I don’t know anything about the town you are proposing it for, but to get everyone online would be a ridiculous goal. Even a majority would be near impossible.
Maybe what you need is something offline, to reach out to the people who aren’t a part of the on-line community. Maybe work with the local community center or get articles into the local paper that summarize the highlights of the online community. Something like that, anyway. Something that will reach out to those who don’t or can’t use a computer.
As to the proposal itself, I have a couple of little nit-picky grammatical things to mention. Nothing important, just suggestions.
A centralized place for community information is far from a new concept, but the philosophy is – “ an open, nonprofit philosophy, combined with the sophisticated technology for enabling everyone to participate in both contributing information and deciding about it's level of distribution is what makes PWGD News radical.
You opened quotes here and then used the quote to finish your thought without closing quotes. That made you use the word “philosophy” twice in five words. If the quotes are supposed to close after the word “distribution,” then you need to change “is what” to “which.” If the quotes don’t close after “distribution,” then you need to re-write the whole paragraph.
A full news network, including movie and restaurant reviews, news stories, personal blogs, and all that is a fair idea, but is that really the goal you want to apply yourself to? I mean, those aren’t exactly revolutionary. The lack of censorship is a new angle – new outside of radical conspiracy theorists, that is – but this sounds primarily like a not-for-profit version of CNN.com, which would be novel, but I don’t think that’s the impression you were looking for. Although putting a little more emphasis on how you plan to encourage individual involvement might alter that impression; possibly alter it by a great deal.
If quality local journalism is to thrive in the 21st century, it will have to be in a mutually beneficial relationship with myriad other ways to share information locally. This coalition led by PWGD is best suited to re-embed journalism in the local exchange of information. A nonprofit organization dedicated to true democracy is better suited for this task than a for-profit or even a nonprofit dedicated to any specific purpose.

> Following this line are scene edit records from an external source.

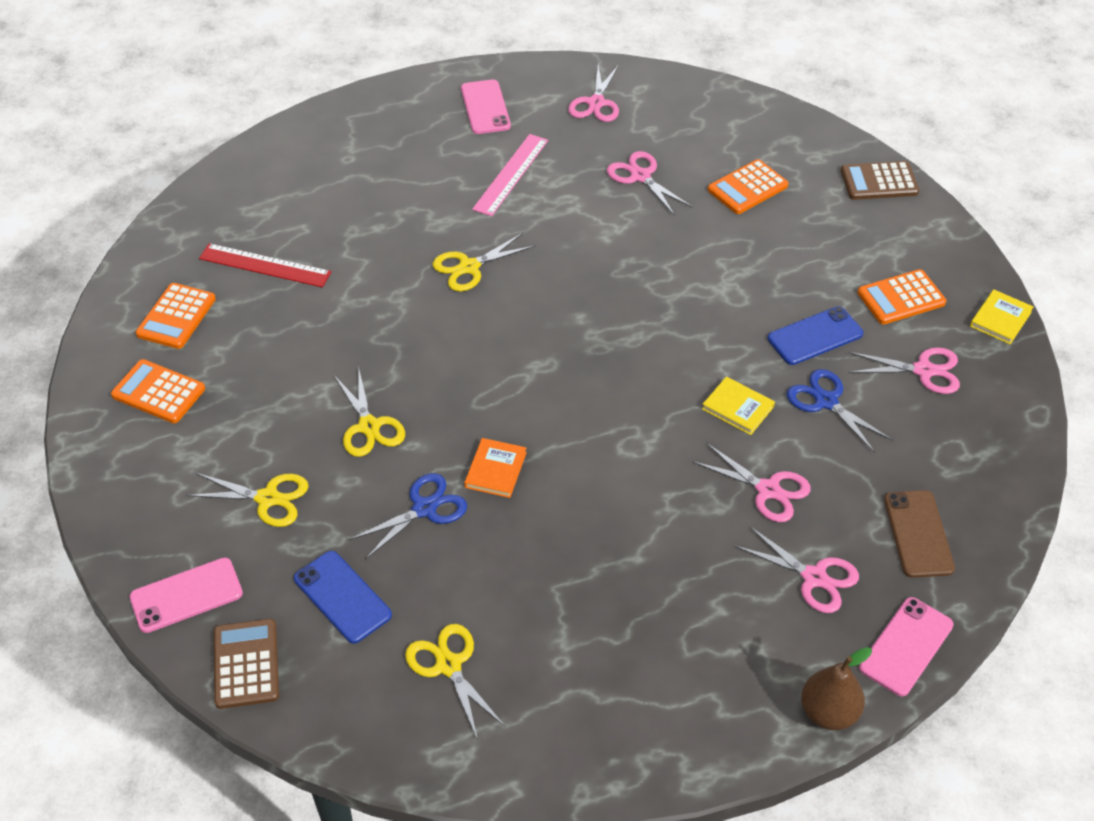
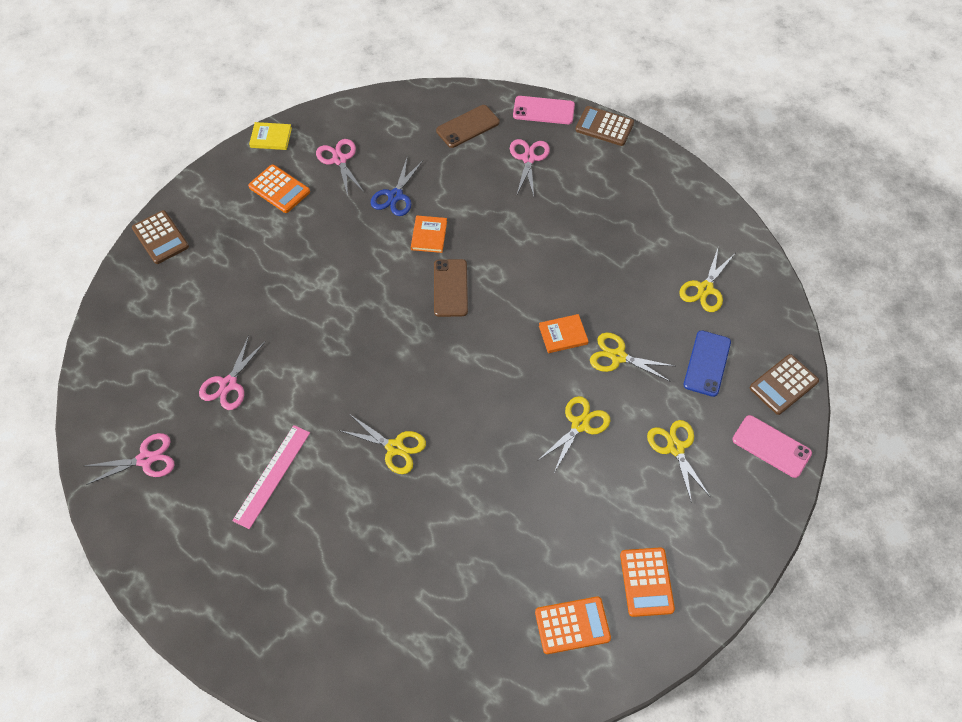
camera: 120 degrees left, 10 degrees up
red ruler [199,243,331,287] -> none
blue scissors [349,473,467,560] -> yellow scissors [590,333,674,382]
pink phone [461,79,511,134] -> none
pink ruler [472,134,548,216] -> pink ruler turned 60 degrees counterclockwise [232,425,310,529]
pink scissors [692,443,811,522] -> none
yellow book [702,377,775,435] -> orange book [411,215,447,253]
orange calculator [708,159,788,214] -> none
blue phone [768,306,863,365] -> none
brown pear [801,647,872,730] -> brown calculator [575,106,634,146]
none -> brown phone [434,259,468,317]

You should strike the sentence: “This coalition led by PWGD is best suited
to re-embed journalism in the local exchange of information.” It’s unnecessary because it doesn’t provide any explanation. Of course you think you’re organization is best, the Knight Foundation people want to know why. You could also list some sort of example of what ways information is already shared locally and what sort of relationship those ways need to form.
PWGD will be able to adopt open standards for on-line publishing because we can talk face-to-face with the decision-makers, such as a nonprofit's communication director, a concerned citizen with a web site, a local newspaper editor, or the town librarian.
Other people can’t? This is news to me...
Planned PWGD enhancements such as community ridesharing boards and 'meet other people interested in...' services will explicitly encourage community-building in the real world.
Where else would it be, other than the real world? Either add “online” after “enhancements” or scratch the phrase: “in the real world.”
Amazing things can happen when most people in an area share a common space for information “especially, as PWGD and an ever-increasing number of partners feel, if that space is fundamentally under the nonprofit, democratic control of the people, by the people, and for the people.
Skip the word “most.” You don’t want most, you want all, which “people” kind of encompasses on it’s own. Also, I don’t like the phrase “of the people, by the people, and for the people” here. I think it’s wordy, tacky, and kitchy. You also used it already in your opening sentence. It felt okay there, but here it seems forced. However, when I asked a friend her opinion, she thought you were just proving your point, so... Consider that last bit just my opinion.
Anyway, you wanted my opinion and there it is. Hope it helps.